There were moments of celebration and protest from opposition in Kenya on Monday as the Supreme Court unanimously upheld the re-election of President Uhuru Kenyatta in last month’s repeat presidential vote, paving the way for him to be sworn in next week.
While delivering his verdict, Chief Justice David Maraga threw out the cases by three petitioners that sought to invalidate the results of the Oct. 26 election rerun, saying their arguments were without merit.
The unanimous decision is the latest — and, it seems, final — stage of Kenya’s unexpectedly prolonged presidential election cycle, which erupted this weekend into clashes between “protesting” opposition supporters and the police that were broadcast on live television.
Kenya has been through two presidential elections this year, both of which have come before the Supreme Court for review. The court nullified Mr. Kenyatta’s Aug. 8 win, citing irregularities. On Tuesday, it dismissed two petitions against his Oct. 26 victory, saying they lacked merit.
The country’s apex court had stunned Kenya and much of the continent on September 1, after it invalidated Kenyatta’s win on the grounds of irregularities, forcing the election to be re-held.
Kenyatta’s main rival, Raila Odinga, however, pulled out of the rerun at the last minute saying the new elections would be flawed as well since the commission overseeing the contest had not been reformed.

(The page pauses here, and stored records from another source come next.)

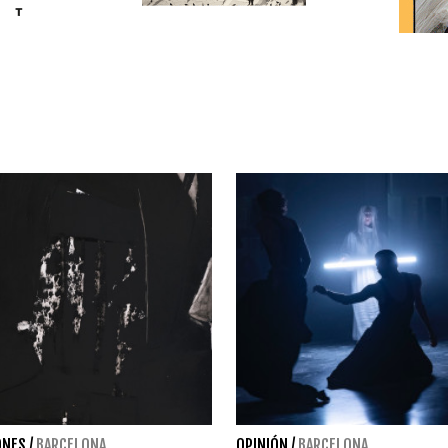
ONES
/
BARCELONA
OPINIÓN
/
BARCELONA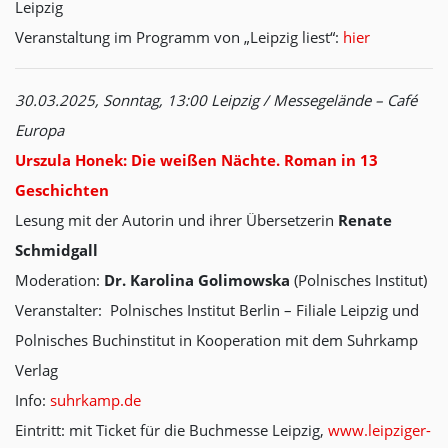
Leipzig
Veranstaltung im Programm von „Leipzig liest“:
hier
30.03.2025, Sonntag, 13:00 Leipzig / Messegelände – Café
Europa
Urszula Honek: Die weißen Nächte. Roman in 13
Geschichten
Lesung mit der Autorin und ihrer Übersetzerin
Renate
Schmidgall
Moderation:
Dr. Karolina Golimowska
(Polnisches Institut)
Veranstalter: Polnisches Institut Berlin – Filiale Leipzig und
Polnisches Buchinstitut in Kooperation mit dem Suhrkamp
Verlag
Info:
suhrkamp.de
Eintritt: mit Ticket für die Buchmesse Leipzig,
www.leipziger-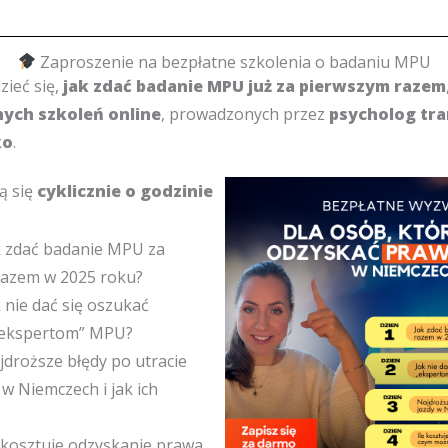
Zaproszenie na bezpłatne szkolenia o badaniu MPU
zieć się,
jak zdać badanie MPU już za pierwszym razem
nych szkoleń online
, prowadzonych przez
psycholog tra
ko
.
ą się
cyklicznie o godzinie
 zdać badanie MPU za
razem w 2025 roku?
 nie dać się oszukać
„ekspertom” MPU?
droższe błędy po utracie
w Niemczech i jak ich
 kosztuje odzyskanie prawa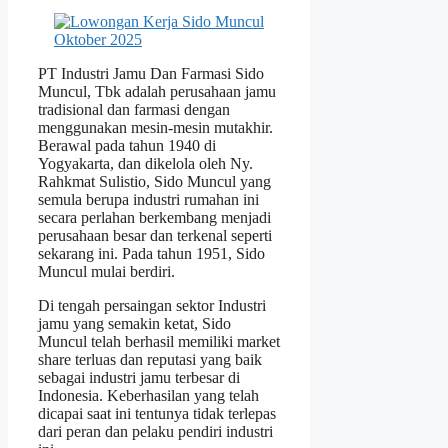
PT Industri Jamu Dan Farmasi Sido
Muncul, Tbk adalah perusahaan jamu
tradisional dan farmasi dengan
menggunakan mesin-mesin mutakhir.
Berawal pada tahun 1940 di
Yogyakarta, dan dikelola oleh Ny.
Rahkmat Sulistio, Sido Muncul yang
semula berupa industri rumahan ini
secara perlahan berkembang menjadi
perusahaan besar dan terkenal seperti
sekarang ini. Pada tahun 1951, Sido
Muncul mulai berdiri.
Di tengah persaingan sektor Industri
jamu yang semakin ketat, Sido
Muncul telah berhasil memiliki market
share terluas dan reputasi yang baik
sebagai industri jamu terbesar di
Indonesia. Keberhasilan yang telah
dicapai saat ini tentunya tidak terlepas
dari peran dan pelaku pendiri industri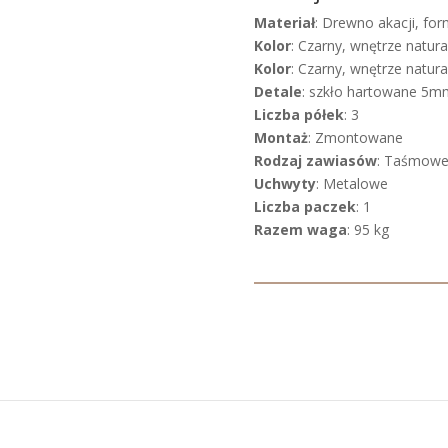
Materiał
: Drewno akacji, forn
Kolor
: Czarny, wnętrze natur
Kolor
: Czarny, wnętrze natur
Detale
: szkło hartowane 5m
Liczba półek
: 3
Montaż
: Zmontowane
Rodzaj zawiasów
: Taśmow
Uchwyty
: Metalowe
Liczba paczek
: 1
Razem waga
: 95 kg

The election went ahead and Kenyatta won by a landslide, though voting did not take place in a number of opposition districts.

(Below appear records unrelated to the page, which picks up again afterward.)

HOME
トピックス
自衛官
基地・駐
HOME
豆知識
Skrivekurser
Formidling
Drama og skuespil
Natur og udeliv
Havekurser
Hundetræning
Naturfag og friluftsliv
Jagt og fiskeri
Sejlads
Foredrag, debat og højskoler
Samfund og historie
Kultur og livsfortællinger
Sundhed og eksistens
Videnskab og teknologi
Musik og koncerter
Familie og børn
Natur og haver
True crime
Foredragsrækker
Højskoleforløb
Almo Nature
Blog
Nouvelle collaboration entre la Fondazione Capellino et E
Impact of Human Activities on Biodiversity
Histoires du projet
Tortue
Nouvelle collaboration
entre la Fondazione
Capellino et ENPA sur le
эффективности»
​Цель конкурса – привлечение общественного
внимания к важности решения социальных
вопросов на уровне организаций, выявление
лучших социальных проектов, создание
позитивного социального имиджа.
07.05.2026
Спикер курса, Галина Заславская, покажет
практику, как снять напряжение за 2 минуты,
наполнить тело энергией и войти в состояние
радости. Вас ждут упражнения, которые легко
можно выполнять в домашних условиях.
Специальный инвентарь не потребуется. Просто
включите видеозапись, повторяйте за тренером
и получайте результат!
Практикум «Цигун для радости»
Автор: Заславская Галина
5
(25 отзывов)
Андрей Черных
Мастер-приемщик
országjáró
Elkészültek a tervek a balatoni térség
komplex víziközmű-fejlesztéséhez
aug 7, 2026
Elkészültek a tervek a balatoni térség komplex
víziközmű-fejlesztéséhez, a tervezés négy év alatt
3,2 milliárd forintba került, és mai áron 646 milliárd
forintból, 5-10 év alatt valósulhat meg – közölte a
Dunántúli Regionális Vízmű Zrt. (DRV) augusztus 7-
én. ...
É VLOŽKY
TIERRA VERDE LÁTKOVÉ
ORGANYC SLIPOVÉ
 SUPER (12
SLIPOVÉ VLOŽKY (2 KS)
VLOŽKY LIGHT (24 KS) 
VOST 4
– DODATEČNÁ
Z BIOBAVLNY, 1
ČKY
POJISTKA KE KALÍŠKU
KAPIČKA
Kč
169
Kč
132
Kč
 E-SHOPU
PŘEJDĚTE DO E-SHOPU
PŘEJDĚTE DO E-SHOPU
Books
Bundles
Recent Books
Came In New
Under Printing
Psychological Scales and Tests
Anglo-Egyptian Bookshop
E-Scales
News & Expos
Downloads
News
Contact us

In Odinga latest statement, he dismissed the court decision, saying it was made under coercion and insisted that the government and the election were still illegitimate.
“It was a decision taken under duress. We do not condemn the court, we sympathize with it,” said the statement.

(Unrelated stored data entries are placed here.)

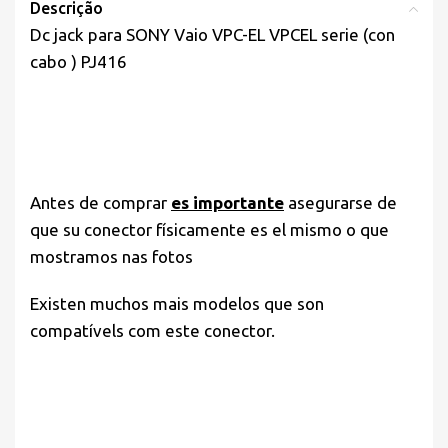
Descrição
Dc jack para SONY Vaio VPC-EL VPCEL serie (con
cabo ) PJ416
Antes de comprar
es importante
asegurarse de
que su conector físicamente es el mismo o que
mostramos nas fotos
Existen muchos mais modelos que son
compatívels com este conector.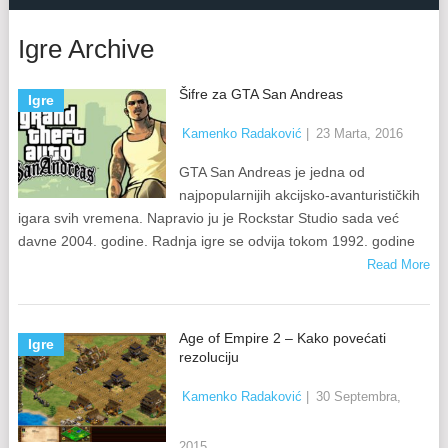
Igre Archive
Šifre za GTA San Andreas
Igre
Kamenko Radaković
|
23 Marta, 2016
GTA San Andreas je jedna od
najpopularnijih akcijsko-avanturističkih
igara svih vremena. Napravio ju je Rockstar Studio sada već
davne 2004. godine. Radnja igre se odvija tokom 1992. godine
Read More
Age of Empire 2 – Kako povećati
Igre
rezoluciju
Kamenko Radaković
|
30 Septembra,
2015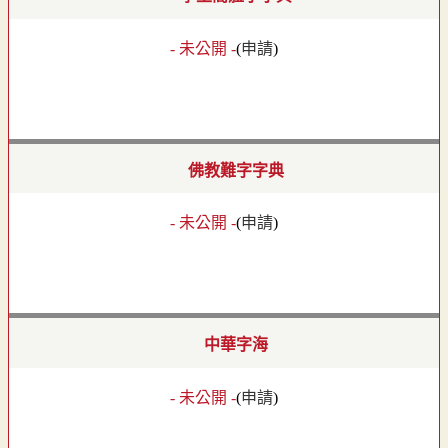
- 未公開 -
(
申請
)
佛教難字字典
- 未公開 -
(
申請
)
中華字海
- 未公開 -
(
申請
)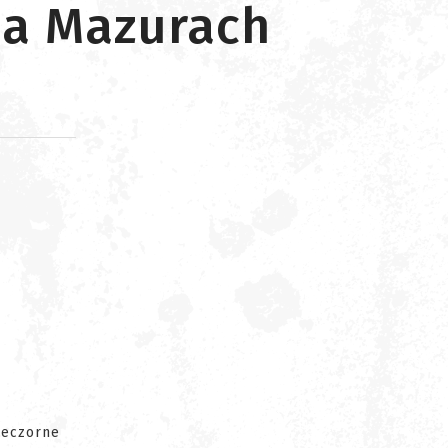
na Mazurach
d
ieczorne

In the wake of the verdict, celebrations immediately broke out outside the court where supporters of Kenyatta’s Jubilee Party had gathered, decked out in the party colors and waving Kenyan flags.
There were celebrations in other party strongholds around the city, as well.
The months between the elections and the court decisions have seen repeated demonstrations by Odinga’s supporters and following the court decision, there were outbursts in opposition strongholds like the city of Kisumu in the west.
The roughly even division between Kenyatta and Odinga supporters is based largely on ethnic lines, between the Kenyatta’s Kikuyu tribe and Odinga’s Luo, raising the fears of ethnic clashes.